The quantitative PCR contained 10 µl SensiFast (Bioline), 0.8 µl of forward and reverse primers, cDNA(1 µl for FLNA, 0.5 µl for CLU and CAP1), and 7.4 µl distilled water in a total volume of 20 µl. The reactions were carried out on QuantStudio 6 (Thermo Fisher Scientific) according to the manufacturer’s protocol. PCR conditions were as follows: denaturation at 95 °C for 2 min with 45 cycles, annealing at 59 °C, 55 °C, 59 °C for CLU, FLNA, CAP1, respectively for 30 s. Fluorescence signals from the amplified product were detected at the end of the annealing step. Duplications were done on available and unamplified samples. The Ct value was set to 45 if the sample did not show any amplification twice. In this study, the housekeeping gene or the reference gene, that was used is glyceraldehyde 3-phosphate dehydrogenase (GAPDH). We used this gene to test and analyze alongside our interested gene (CLU, FLNA, and CAP1).

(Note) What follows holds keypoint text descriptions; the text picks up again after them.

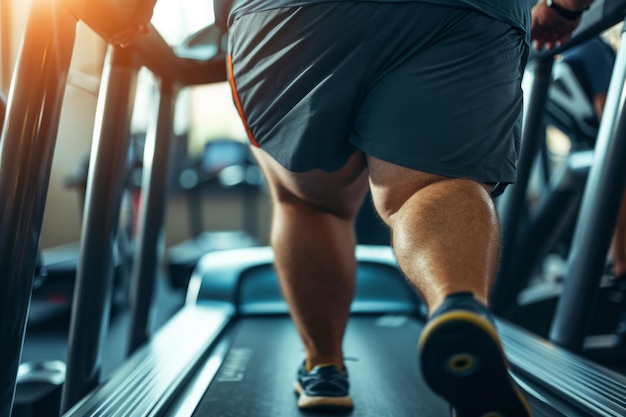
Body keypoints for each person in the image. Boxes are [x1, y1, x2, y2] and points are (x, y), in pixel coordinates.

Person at [116, 0, 590, 415]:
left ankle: (324, 368)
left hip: (292, 16)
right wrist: (568, 7)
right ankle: (457, 306)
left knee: (311, 203)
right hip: (469, 12)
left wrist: (123, 14)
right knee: (434, 185)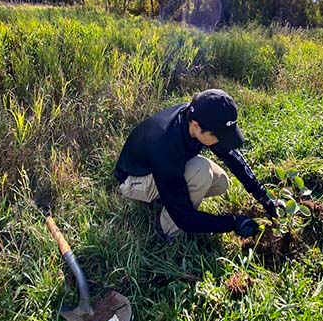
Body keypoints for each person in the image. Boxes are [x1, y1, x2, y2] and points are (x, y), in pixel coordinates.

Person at [115, 89, 279, 244]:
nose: (220, 141)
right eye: (217, 136)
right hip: (135, 180)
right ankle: (165, 228)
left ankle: (167, 197)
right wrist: (232, 223)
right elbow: (185, 219)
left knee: (220, 182)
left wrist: (263, 196)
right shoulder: (166, 146)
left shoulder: (201, 115)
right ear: (195, 126)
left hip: (167, 167)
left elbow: (232, 157)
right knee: (201, 172)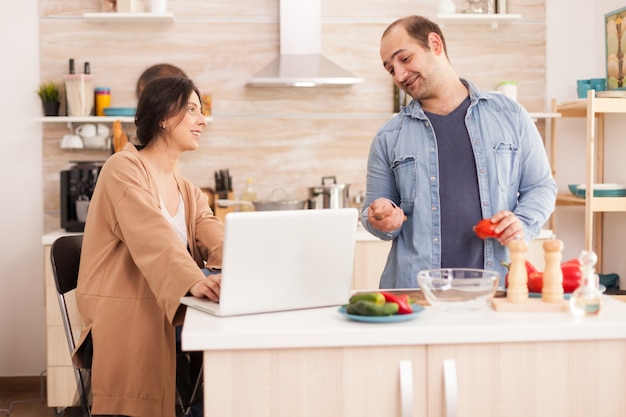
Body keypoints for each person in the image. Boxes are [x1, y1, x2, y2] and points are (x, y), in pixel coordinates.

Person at [361, 15, 557, 288]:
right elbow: (372, 214)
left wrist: (522, 223)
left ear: (434, 44)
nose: (400, 75)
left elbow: (541, 187)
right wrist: (382, 218)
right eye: (390, 69)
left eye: (404, 59)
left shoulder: (509, 115)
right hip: (416, 293)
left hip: (497, 289)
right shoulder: (388, 137)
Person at [72, 76, 223, 417]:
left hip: (165, 307)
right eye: (192, 110)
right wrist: (194, 280)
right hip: (126, 311)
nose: (202, 120)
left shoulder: (185, 188)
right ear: (164, 117)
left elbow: (211, 230)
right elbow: (152, 236)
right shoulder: (121, 169)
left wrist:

The calculation is as follows:

$$ \Delta \Delta {\text{Ct}} = \Delta {\text{Ct }}\left( {{\text{a\,target\,sample}}} \right) - \Delta {\text{Ct}}\left( {{\text{a\,reference\,sample}}} \right) $$

The final result is represented in the folds of change (thus, the equation is in the power of 2 or 2−ΔΔCt) of the interested gene expression in the sample against the reference sample60.

Statistical analysis

Box plot, summary of the dataset (including t-test results of Ct mean of each gene), benchmarks (Accuracy, Sensitivity, and Specificity) heatmaps (confusion matrices) and the Receiver Operating Characteristic (ROC) curves were drawn with python 3.9 program with packages (scipy61, pandas62 and matplotlib63). Ct values of each gene were included into the dataset. For the evaluation of performance, the entire dataset was used for the test. The p-value cut-off for each test was at < 0.05 for results to be statistically significant.

Ethical statement

The research methodology employed in this project was approved by The Institutional Review Board of the Faculty of Medicine, Chulalongkorn University, Bangkok, Thailand (IRB No. 108/60 and 438/60). All study subjects provided written informed consent.